On Tuesday Jan 28, Borge Brende, the Norwegian foreign affairs minister, regretted that the January 25, 2014, ceasefire agreement signed cease fire in South Sudan is not firmly in place.


Norway, Britain and the US are the foreign powers forming a group called "Troika" that helped IGAD achieve this temporary truce. So what are the possible new challenges threatening this peace process?

Besides, the two principal protagonist ethnic groups; the Dinka and the Luo-Nuer, reports suggest a presence of several others in the conflict; many of whom already internationally condemned as rogue elements. There are reported remnants of the Lord’s Resistance Army (LRA), M23 elements, Justice and Equality Movement (JEM) and Darfur elements. In addition, there is also our army, UPDF, formally invited by President Salva Kiir.

Whereas LRA represents a Ugandan ethnic dimension, M23 does the Tutsi, JEM the Sudanese Zaghawa tribes and Darfur rebels the Fur people of western Sudan. They are all believed to be involved not out of own choice, but under lure and perhaps pay as mercenaries for other interests.

From the Norwegian minister, it is apparent that despite increasing regional and international efforts of ending this crisis, fears of failure remain high.

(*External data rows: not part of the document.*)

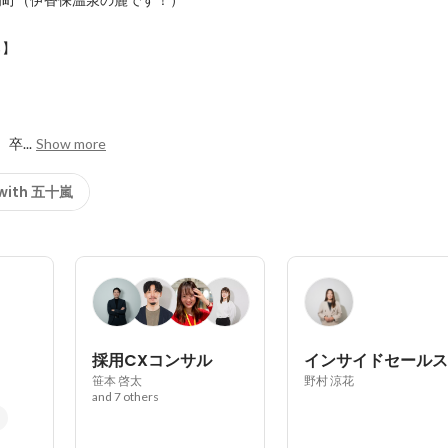
】

卒...
Show more
 with 五十嵐
採用CXコンサル
インサイドセールス
笹本 啓太
野村 涼花
and 7 others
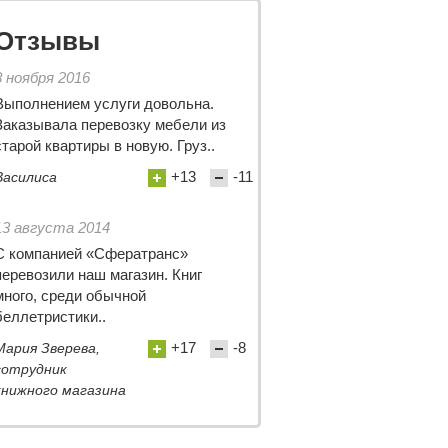
Отзывы
8 ноября 2016
Выполнением услуги довольна.
Заказывала перевозку мебели из
старой квартиры в новую. Груз..
+13
-11
Василиса
13 августа 2014
С компанией «Сфератранс»
перевозили наш магазин. Книг
много, среди обычной
беллетристики..
+17
-8
Мария Зверева,
сотрудник
книжного магазина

At a Nairobi summit on December 27, 2013, IGAD leaders called upon the protagonists to immediate cessation of hostilities and engaging an unconditional political dialogue. It also urged for the international community to address the deteriorating humanitarian situation.

However, continuation of the fighting and expansion of the geographical area of military theater are seriously undermining the prospects of peace and raising new concerns over the social harmony and peaceful coexistence in South Sudan.

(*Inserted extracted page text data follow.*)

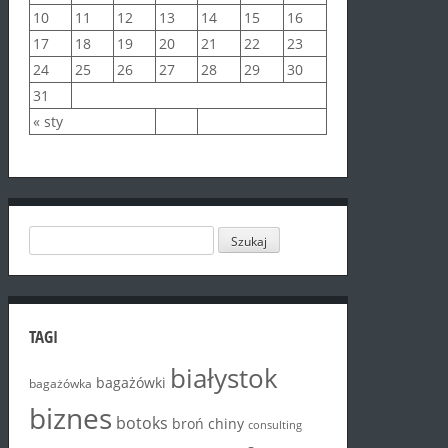
10
11
12
13
14
15
16
17
18
19
20
21
22
23
24
25
26
27
28
29
30
31
« sty
TAGI
białystok
bagażówki
bagażówka
biznes
botoks
chiny
broń
consulting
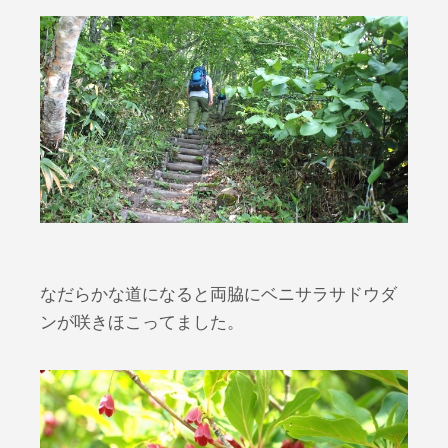
なだらかな道になると両脇にベニサラサドウダ
ンが咲きほこってました。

Rather than improve the situation, the rogue groups are only sure to add salt to injury and further exacerbate it.

This narrative will gain more credence upon recalling that these groups were established and remain functional on ethnic lines.

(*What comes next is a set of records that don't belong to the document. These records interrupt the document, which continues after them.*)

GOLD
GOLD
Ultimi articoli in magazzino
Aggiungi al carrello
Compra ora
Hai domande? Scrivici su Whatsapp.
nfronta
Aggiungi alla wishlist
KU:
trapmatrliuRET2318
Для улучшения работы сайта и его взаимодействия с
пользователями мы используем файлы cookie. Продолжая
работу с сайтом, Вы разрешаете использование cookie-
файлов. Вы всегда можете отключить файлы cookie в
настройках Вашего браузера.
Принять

LRA’s track record, for example, is well established globally and M23 are indicted of grave human right violations in North Kivu region of DRC. On the other hand, JEM and other Sudanese rebels have occasionally been cited in a series of similar violations.

What is astonishing particularly in the prevailing circumstances is that the Sudanese mercenaries, would logically be joining arms with fellow ‘rebels’ but are reportedly fighting to help Juba. Could this suggest money as their motivation or ideology? But if Juba is finding problems to foot bills for UPDF’s services to it, how could it afford other multiple groups? Hence, unless there is another paymaster for the mercenary services rendered to it, this spells more havoc in the region. This is because, South Sudan will either be compelled to pay back in kind (on presumed basis of sharing ideology to help these groups achieve their objectives) or else, we fear that at some point they may turn the barrel against it.

Recent history of, especially Sudanese mercenaries, point to the fact that they have played similar roles in Libya and Chad—where, in both situations, have committed war crimes. What should, however, be of more concern for us as Uganda, is the fact that our regional and international allies don’t seem to recognise our efforts in South Sudan.

Considering that we are not part of the IGAD-Troika (Kenya, Ethiopia, Sudan, USA, UK and Norway), that is pursuing the Addis-Ababa peace process, they think our interventions largely bear negative impacts on their efforts as well as the stability of South Sudan.

With these developments, it is, therefore, imperative that our foreign ministry enhances the usage of all communication tools at our disposal, to reiterate and coordinate our necessary presence in South Sudan so that it is in line with the thinking and understanding of our regional and international allies. Else both Juba and Kampala, at this juncture, must be aware that we have to take a clear distance from any mercenary group conducting grave violations in South Sudan as must bear in mind of the International laws criminalising usage of mercenaries.